✍️ Francisco José Castillo Navarro, Presidente Fundador de AMC (Asociación de Medios de Comunicación Digitales) y Director General del Grupo Periódico de Baleares/
En los últimos años, España ha vivido una transformación profunda en su identidad social y cultural. Las tensiones entre laicismo, tradición y multiculturalismo han alcanzado un punto álgido, especialmente en momentos simbólicos como la Semana Santa. Esta festividad, que va más allá del aspecto religioso para convertirse en una expresión cultural profundamente arraigada, parece estar cada vez más marginada en nombre de un laicismo que, en ocasiones, raya en la negación de nuestras raíces.
Aunque España se define como un Estado aconfesional, esto no significa la negación de la religión en el espacio público, sino la no imposición de ninguna en particular. Sin embargo, algunos sectores políticos, principalmente de izquierda, han adoptado una postura que muchos perciben como hostil hacia las expresiones religiosas tradicionales, especialmente las de raíz católica. Se retiran símbolos, se limita la participación institucional en celebraciones, y se fomenta una narrativa en la que las tradiciones cristianas son vistas como obstáculos para la modernidad o la inclusión.

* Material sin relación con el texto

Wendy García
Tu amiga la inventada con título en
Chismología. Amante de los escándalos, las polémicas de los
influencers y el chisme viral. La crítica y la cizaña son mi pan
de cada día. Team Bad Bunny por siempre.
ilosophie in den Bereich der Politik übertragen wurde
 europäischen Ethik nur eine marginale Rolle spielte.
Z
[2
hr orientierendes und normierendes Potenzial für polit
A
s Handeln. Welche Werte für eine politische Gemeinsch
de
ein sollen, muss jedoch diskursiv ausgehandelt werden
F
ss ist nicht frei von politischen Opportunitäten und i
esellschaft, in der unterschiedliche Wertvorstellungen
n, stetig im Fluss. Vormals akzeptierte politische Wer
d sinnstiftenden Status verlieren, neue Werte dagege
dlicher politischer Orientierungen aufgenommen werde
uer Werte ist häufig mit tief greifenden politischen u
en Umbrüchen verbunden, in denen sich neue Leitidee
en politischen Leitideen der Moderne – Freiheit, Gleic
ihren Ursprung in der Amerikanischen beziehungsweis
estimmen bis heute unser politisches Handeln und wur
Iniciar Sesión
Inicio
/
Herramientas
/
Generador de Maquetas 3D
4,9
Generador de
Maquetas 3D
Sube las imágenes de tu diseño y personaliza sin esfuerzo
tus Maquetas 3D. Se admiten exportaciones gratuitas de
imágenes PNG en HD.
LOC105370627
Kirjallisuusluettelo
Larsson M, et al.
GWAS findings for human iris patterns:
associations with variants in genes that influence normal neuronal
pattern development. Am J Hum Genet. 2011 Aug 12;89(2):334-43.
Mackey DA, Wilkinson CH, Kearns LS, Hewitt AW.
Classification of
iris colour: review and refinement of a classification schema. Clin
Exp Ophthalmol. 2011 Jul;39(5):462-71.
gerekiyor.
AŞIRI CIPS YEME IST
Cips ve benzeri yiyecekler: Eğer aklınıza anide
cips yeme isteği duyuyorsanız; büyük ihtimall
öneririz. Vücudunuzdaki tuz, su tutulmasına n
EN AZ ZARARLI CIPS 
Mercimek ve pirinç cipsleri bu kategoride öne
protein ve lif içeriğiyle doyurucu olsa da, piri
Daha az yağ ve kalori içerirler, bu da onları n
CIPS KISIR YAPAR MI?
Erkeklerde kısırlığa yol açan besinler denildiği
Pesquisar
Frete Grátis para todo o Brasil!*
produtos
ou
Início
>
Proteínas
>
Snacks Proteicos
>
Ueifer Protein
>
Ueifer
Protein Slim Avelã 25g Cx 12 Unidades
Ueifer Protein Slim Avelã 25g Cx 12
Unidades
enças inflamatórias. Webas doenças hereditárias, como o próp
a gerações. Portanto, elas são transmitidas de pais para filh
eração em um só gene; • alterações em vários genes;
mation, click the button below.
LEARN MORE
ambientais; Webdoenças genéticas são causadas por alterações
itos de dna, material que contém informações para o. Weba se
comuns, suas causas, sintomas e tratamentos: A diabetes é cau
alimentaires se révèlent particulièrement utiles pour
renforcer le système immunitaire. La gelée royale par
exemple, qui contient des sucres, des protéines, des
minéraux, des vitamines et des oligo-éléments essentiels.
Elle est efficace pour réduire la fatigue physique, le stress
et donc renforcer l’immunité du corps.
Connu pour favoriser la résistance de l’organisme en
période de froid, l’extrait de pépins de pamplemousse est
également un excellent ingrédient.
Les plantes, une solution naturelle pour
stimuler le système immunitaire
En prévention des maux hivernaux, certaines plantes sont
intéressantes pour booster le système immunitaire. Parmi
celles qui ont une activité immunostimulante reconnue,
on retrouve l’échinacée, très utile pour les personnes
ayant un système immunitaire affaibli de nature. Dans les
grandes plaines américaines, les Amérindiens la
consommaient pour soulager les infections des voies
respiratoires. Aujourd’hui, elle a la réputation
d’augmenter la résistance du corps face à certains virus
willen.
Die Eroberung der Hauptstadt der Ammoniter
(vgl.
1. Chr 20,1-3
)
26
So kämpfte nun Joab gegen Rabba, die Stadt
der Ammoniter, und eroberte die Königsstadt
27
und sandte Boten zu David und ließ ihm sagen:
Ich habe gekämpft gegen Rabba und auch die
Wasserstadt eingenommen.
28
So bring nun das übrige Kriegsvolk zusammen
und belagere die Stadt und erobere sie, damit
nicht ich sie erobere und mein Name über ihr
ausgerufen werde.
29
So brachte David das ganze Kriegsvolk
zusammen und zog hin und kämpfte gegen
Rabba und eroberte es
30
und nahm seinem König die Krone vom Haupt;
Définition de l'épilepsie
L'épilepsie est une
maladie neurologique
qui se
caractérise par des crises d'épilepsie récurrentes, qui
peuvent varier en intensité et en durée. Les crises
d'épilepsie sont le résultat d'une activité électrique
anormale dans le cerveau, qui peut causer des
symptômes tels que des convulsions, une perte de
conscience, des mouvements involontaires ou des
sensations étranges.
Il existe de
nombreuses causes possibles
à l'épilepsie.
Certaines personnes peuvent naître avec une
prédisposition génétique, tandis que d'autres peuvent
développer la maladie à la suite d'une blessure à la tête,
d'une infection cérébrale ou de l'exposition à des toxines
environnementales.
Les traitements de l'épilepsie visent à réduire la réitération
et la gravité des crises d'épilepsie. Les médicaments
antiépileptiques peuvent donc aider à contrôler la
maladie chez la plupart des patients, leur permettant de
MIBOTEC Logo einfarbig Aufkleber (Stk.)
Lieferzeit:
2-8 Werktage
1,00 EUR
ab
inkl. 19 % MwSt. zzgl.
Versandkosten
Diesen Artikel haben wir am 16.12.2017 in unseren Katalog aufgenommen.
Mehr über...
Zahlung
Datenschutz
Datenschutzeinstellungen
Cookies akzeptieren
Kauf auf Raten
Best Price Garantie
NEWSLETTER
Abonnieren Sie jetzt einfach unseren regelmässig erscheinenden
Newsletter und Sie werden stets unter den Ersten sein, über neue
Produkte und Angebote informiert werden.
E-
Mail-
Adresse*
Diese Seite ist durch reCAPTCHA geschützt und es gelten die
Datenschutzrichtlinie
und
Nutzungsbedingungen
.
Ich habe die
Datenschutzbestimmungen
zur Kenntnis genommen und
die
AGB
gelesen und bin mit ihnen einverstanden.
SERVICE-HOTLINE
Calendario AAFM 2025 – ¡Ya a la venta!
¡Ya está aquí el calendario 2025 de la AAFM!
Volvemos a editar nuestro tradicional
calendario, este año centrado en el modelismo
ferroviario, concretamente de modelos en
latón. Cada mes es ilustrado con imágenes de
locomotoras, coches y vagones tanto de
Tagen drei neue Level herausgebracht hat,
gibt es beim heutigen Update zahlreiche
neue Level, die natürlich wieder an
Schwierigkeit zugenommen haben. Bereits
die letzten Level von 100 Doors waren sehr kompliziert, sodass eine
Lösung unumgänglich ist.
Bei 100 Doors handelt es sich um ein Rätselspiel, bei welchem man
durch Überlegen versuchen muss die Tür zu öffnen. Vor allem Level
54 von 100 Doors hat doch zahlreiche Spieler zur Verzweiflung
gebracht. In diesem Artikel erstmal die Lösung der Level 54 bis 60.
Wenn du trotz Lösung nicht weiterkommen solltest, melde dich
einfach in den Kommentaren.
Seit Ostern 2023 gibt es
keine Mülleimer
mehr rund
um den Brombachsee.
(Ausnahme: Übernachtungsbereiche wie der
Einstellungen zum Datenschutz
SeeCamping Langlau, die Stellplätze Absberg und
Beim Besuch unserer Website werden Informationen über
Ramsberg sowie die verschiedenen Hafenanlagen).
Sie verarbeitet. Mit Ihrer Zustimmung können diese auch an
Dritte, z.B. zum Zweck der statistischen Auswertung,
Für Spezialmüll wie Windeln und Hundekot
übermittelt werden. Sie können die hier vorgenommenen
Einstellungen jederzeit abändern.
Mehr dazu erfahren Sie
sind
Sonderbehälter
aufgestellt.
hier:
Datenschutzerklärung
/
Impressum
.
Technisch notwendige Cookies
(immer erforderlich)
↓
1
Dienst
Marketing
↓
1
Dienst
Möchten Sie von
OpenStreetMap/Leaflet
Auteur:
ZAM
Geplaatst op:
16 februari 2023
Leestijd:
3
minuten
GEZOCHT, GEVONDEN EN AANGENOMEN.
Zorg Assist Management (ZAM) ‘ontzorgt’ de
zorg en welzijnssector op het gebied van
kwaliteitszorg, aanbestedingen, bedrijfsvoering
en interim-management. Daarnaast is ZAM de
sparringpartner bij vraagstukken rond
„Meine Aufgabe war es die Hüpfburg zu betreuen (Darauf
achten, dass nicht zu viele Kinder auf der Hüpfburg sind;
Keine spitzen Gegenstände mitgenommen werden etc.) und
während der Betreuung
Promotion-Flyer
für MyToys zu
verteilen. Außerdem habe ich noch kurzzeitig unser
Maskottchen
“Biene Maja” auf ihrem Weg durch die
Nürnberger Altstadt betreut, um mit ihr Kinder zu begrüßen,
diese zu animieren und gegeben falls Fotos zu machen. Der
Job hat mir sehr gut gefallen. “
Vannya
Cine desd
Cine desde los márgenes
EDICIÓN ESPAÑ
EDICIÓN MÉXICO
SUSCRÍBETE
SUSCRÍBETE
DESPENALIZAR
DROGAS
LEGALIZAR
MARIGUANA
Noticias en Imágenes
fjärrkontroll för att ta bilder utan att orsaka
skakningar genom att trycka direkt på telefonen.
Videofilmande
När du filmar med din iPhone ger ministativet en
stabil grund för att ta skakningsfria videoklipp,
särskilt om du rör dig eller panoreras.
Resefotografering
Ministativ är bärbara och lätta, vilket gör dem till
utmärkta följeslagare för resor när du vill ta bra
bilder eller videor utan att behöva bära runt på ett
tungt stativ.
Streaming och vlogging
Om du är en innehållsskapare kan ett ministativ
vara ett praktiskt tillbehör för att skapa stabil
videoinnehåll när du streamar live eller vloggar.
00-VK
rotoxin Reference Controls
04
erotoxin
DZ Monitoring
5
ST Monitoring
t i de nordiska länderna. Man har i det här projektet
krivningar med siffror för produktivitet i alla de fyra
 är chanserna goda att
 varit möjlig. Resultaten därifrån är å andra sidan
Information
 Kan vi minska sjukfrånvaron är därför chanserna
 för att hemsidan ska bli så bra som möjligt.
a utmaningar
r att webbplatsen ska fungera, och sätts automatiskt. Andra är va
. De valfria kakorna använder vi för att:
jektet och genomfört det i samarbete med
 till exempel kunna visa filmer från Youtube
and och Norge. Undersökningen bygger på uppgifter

Paradójicamente, mientras se silencia la fe mayoritaria, se promueve una tolerancia ilimitada hacia manifestaciones religiosas de minorías, como el Islam, que en algunos casos chocan frontalmente con los valores democráticos europeos, especialmente en lo que respecta a la igualdad de género, la libertad de expresión y los derechos humanos. Esta tolerancia mal entendida ha permitido, en determinadas ciudades europeas, rezos multitudinarios en la vía pública sin ningún tipo de control, generando tensión social y evidenciando una falta de reciprocidad cultural.
Conviene preguntarnos: ¿se podría organizar una procesión católica en países como Arabia Saudí, Irán o Marruecos? La respuesta, por desgracia, es negativa. En muchos de esos lugares, los cristianos deben vivir su fe en la clandestinidad, y la libertad religiosa brilla por su ausencia. Esta asimetría cultural debe hacernos reflexionar sobre el verdadero sentido de la convivencia: no se trata de imponer una hegemonía cultural ni de excluir al diferente, pero tampoco de renunciar a quienes somos por miedo a ofender.
España es un país de mayoría culturalmente católica. No es una obligación creer ni practicar, pero sí respetar y proteger aquello que ha dado forma a nuestra historia, nuestras costumbres y nuestro paisaje humano. Defender nuestras tradiciones no es intolerancia: es identidad. Y exigir reciprocidad en la convivencia tampoco es xenofobia: es sentido común.
Lo preocupante es que ciertas élites progresistas parecen más interesadas en dar voz a los que más gritan que en escuchar al pueblo que, en su mayoría, valora sus raíces, sus fiestas y su libertad. Se reivindica la diversidad mientras se pisotea la tradición; se habla de feminismo mientras se aplaude a regímenes o culturas que oprimen sistemáticamente a la mujer.
No se trata de rechazar al que viene de fuera, sino de pedirle que respete lo que ya está dentro. La convivencia no es una rendición, sino un pacto. Y ese pacto debe partir del respeto mutuo, no de la imposición ideológica ni de la negación de lo que somos.